*** Alıntılanan metin ***
19 Mart 2019 Salı

1914 -2014 YÜZYILIN HİKAYESİ - TÜRK KAFKAS İSLAM ORDUSU VE KAFKASLARDA ERMENİ KATLİAMLARI. BÖLÜM 4

1914 -2014 YÜZYILIN HİKAYESİ - TÜRK KAFKAS İSLAM ORDUSU VE KAFKASLARDA ERMENİ KATLİAMLARI. BÖLÜM 4


GEÇİCİ SEVK VE İSKÂN KANUNU (TEHCİR) 

1877-1878 Osmanlı-Rus harbinde Rusya’yı destekleyen isyancı Ermeniler, 1. Dünya Harbi’nde de aynı desteği tekrarlamış ve Rusya’nın yanı sıra bu ülkenin müttefiki olan İngiltere ve Fransa’nın Anadolu’yu işgaline de destek vermişlerdir. 

Rus ordusu hududu geçer geçmez harp nedeniyle Osmanlı ordusunda silah altına alınan isyancı Ermeniler silahları ile topluca askerden kaçmışlardı. Bunlardan bir kısmı Rus ordularıyla birlikte Osmanlı ordusuna karşı savaşa katılırken, geride kalanlar gönüllü alaylar ve çeteler teşkil ederek Türk ordusunun ikmal hatlarına ve haberleşme tesislerine saldırılar düzenlemiş; Anadolu topraklarında ve Kafkasya’da Türk ve Müslüman katliamlarına girişmişlerdir. 

Sekiz ayrı cephede savaş veren Osmanlı Devleti ise askeri harekâtın yanı sıra Ermeni çetecilerin sivil halka karşı giriştiği katliamı önleyebilmek için geri bölgeye de kuvvet ayırmak zorunda kalmış, bu durum Türk ordusunun askeri harekâtını zaafa uğratmıştı. Cephe arkasının emniyete alınıp, askerin cepheye 
getirilmesi artık hayat-memat meselesiydi. Osmanlı Devleti’nin tüm ikazlarına rağmen Ermeniler özellikle masum sivil halka karşı soykırım denilebilecek ölçüde katliamlara devam etmekteydiler.
*** Gösterilen öğeler ***
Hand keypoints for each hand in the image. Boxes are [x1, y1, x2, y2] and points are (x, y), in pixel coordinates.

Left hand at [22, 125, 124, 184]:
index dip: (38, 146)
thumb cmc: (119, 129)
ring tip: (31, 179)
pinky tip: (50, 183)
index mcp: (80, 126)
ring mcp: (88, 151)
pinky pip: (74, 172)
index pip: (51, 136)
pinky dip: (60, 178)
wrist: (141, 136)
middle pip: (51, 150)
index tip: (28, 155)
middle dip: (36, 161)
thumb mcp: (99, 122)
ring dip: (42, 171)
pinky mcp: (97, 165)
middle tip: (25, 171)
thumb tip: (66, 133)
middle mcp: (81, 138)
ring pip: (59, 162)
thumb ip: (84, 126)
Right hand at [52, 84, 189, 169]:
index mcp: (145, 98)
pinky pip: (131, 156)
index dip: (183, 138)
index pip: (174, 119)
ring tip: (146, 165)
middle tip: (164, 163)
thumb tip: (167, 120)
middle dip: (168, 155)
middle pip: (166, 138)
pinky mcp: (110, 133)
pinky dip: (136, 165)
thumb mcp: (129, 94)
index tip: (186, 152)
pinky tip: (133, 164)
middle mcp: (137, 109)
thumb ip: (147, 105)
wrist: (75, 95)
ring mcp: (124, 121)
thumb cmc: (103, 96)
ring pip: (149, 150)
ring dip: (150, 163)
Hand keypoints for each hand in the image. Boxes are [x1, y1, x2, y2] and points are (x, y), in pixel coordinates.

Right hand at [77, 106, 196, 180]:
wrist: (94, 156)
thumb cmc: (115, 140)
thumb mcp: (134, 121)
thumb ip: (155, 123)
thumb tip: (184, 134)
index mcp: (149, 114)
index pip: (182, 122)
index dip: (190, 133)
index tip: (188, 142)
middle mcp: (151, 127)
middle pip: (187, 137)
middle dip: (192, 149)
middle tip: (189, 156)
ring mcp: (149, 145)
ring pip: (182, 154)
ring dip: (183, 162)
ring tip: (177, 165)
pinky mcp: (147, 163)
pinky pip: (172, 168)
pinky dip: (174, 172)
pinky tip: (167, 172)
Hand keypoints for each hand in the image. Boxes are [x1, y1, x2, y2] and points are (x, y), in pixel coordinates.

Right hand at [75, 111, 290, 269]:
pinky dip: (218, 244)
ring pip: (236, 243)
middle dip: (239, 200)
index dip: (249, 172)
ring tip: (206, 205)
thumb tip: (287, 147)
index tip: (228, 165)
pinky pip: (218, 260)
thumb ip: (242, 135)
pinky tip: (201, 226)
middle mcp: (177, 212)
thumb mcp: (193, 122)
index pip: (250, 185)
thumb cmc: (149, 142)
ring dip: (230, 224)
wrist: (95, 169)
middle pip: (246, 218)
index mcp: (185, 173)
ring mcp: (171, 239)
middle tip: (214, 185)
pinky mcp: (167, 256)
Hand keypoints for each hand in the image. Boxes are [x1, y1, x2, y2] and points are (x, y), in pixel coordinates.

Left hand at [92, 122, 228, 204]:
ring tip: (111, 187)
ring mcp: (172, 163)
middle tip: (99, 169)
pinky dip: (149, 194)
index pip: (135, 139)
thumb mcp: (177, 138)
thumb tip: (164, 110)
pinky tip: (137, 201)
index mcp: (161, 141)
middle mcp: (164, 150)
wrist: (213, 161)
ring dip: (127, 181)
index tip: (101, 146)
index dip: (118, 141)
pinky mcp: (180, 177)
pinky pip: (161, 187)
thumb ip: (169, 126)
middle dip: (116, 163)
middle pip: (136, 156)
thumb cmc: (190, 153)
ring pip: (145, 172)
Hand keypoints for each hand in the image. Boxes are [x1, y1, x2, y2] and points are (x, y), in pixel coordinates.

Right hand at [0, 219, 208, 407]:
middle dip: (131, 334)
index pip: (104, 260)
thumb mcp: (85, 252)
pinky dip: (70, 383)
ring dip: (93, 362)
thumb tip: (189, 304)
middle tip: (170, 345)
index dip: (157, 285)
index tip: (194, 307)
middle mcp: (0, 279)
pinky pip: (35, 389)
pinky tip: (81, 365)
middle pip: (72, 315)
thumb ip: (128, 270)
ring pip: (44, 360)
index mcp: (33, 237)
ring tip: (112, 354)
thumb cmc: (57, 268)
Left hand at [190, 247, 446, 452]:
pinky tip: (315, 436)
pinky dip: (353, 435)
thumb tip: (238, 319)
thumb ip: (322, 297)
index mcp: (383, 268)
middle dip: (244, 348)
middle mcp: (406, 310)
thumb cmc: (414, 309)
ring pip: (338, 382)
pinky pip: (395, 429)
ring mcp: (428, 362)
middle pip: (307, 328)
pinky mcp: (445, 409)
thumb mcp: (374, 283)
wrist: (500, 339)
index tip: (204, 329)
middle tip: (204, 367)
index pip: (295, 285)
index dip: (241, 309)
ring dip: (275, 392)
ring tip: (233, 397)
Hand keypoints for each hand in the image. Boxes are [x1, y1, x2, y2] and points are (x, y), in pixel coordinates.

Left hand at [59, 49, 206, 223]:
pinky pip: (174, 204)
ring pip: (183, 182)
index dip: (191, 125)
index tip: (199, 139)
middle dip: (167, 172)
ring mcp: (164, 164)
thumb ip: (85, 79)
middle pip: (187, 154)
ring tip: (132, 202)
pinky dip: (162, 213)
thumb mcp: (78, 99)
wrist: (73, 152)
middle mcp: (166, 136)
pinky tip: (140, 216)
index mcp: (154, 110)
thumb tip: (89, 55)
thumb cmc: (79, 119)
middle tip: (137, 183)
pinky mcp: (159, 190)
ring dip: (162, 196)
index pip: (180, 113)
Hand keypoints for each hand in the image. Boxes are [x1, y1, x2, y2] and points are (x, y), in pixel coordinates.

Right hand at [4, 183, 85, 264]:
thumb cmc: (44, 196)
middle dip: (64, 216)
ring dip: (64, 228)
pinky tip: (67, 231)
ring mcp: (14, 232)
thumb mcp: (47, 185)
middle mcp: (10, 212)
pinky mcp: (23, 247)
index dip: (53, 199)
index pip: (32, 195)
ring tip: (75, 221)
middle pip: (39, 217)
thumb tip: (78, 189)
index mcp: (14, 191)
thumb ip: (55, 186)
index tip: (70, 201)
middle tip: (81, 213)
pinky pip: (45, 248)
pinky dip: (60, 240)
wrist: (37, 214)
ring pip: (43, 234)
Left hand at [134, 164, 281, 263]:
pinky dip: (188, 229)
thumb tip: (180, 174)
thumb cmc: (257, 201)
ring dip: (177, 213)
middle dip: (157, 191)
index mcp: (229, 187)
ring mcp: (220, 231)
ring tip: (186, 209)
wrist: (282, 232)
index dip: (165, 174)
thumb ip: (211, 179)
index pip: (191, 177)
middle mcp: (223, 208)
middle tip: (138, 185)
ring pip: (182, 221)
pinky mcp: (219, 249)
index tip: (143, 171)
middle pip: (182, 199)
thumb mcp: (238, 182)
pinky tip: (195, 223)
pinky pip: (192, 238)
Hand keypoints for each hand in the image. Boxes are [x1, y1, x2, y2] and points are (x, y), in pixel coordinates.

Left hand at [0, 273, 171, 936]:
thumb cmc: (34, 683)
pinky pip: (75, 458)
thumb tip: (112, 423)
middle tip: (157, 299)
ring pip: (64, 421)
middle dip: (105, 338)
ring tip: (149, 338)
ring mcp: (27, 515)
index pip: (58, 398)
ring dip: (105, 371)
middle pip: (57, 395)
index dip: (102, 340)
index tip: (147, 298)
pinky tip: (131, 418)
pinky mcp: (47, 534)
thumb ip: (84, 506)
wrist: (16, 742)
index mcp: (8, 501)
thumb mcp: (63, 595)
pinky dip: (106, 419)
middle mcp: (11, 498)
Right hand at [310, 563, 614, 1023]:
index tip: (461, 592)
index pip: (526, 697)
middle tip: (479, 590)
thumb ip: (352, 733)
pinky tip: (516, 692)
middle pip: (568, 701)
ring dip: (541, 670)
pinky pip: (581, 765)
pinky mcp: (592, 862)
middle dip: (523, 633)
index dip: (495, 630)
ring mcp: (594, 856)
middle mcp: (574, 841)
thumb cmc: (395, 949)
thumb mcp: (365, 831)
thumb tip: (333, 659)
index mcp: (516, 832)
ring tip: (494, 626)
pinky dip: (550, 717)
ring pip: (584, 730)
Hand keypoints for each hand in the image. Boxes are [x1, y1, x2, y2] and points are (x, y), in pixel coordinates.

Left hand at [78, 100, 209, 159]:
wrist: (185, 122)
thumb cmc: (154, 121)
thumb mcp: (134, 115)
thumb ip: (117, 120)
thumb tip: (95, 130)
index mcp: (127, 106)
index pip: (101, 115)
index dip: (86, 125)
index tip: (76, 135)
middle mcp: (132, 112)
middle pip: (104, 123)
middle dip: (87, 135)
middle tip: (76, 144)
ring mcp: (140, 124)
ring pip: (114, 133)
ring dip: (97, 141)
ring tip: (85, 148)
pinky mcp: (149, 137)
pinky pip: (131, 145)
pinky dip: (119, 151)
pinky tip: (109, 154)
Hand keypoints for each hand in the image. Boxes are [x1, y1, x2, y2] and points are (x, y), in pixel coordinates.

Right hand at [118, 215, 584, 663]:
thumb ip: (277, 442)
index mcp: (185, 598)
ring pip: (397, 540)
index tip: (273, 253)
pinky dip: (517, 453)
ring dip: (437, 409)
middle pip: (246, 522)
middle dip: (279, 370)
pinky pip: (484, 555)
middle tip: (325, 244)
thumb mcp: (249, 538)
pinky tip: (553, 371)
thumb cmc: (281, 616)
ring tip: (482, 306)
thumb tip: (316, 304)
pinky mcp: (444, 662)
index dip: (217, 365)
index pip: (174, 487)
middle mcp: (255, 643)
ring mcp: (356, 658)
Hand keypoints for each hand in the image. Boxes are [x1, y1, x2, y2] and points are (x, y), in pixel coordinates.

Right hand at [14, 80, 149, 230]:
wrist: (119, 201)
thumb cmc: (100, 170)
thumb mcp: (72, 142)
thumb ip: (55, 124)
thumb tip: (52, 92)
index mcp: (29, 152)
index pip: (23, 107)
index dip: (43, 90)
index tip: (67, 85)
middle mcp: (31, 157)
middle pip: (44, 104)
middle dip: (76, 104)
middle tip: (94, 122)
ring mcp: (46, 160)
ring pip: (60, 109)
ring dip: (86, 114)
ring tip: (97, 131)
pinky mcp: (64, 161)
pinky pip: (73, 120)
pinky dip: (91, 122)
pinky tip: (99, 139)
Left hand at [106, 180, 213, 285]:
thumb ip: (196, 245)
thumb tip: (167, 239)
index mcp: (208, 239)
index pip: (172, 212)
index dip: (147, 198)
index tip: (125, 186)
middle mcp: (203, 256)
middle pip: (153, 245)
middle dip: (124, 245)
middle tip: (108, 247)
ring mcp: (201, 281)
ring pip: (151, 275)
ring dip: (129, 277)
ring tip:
***
§ **Yapılacak görevler**
A – Tehcir konulu metne göre Osmanlı Devleti kaç ayrı cephede savaş veriyordu?
B – Tehcir konulu metinde "1877-1878 Osmanlı-Rus harbinde" ile başlayıp "ve Müslüman katliamlarına girişmişlerdir." ile biten kısmı, "hududu" yerine "sınırı" koyarak güncelleyin ve yeniden yazın.

§ **Görevlere göre yanıtlar**
A – Sekiz ayrı cephede.

B –
1877-1878 Osmanlı-Rus harbinde Rusya’yı destekleyen isyancı Ermeniler, 1. Dünya Harbi’nde de aynı desteği tekrarlamış ve Rusya’nın yanı sıra bu ülkenin müttefiki olan İngiltere ve Fransa’nın Anadolu’yu işgaline de destek vermişlerdir. 

Rus ordusu sınırı geçer geçmez harp nedeniyle Osmanlı ordusunda silah altına alınan isyancı Ermeniler silahları ile topluca askerden kaçmışlardı. Bunlardan bir kısmı Rus ordularıyla birlikte Osmanlı ordusuna karşı savaşa katılırken, geride kalanlar gönüllü alaylar ve çeteler teşkil ederek Türk ordusunun ikmal hatlarına ve haberleşme tesislerine saldırılar düzenlemiş; Anadolu topraklarında ve Kafkasya’da Türk ve Müslüman katliamlarına girişmişlerdir.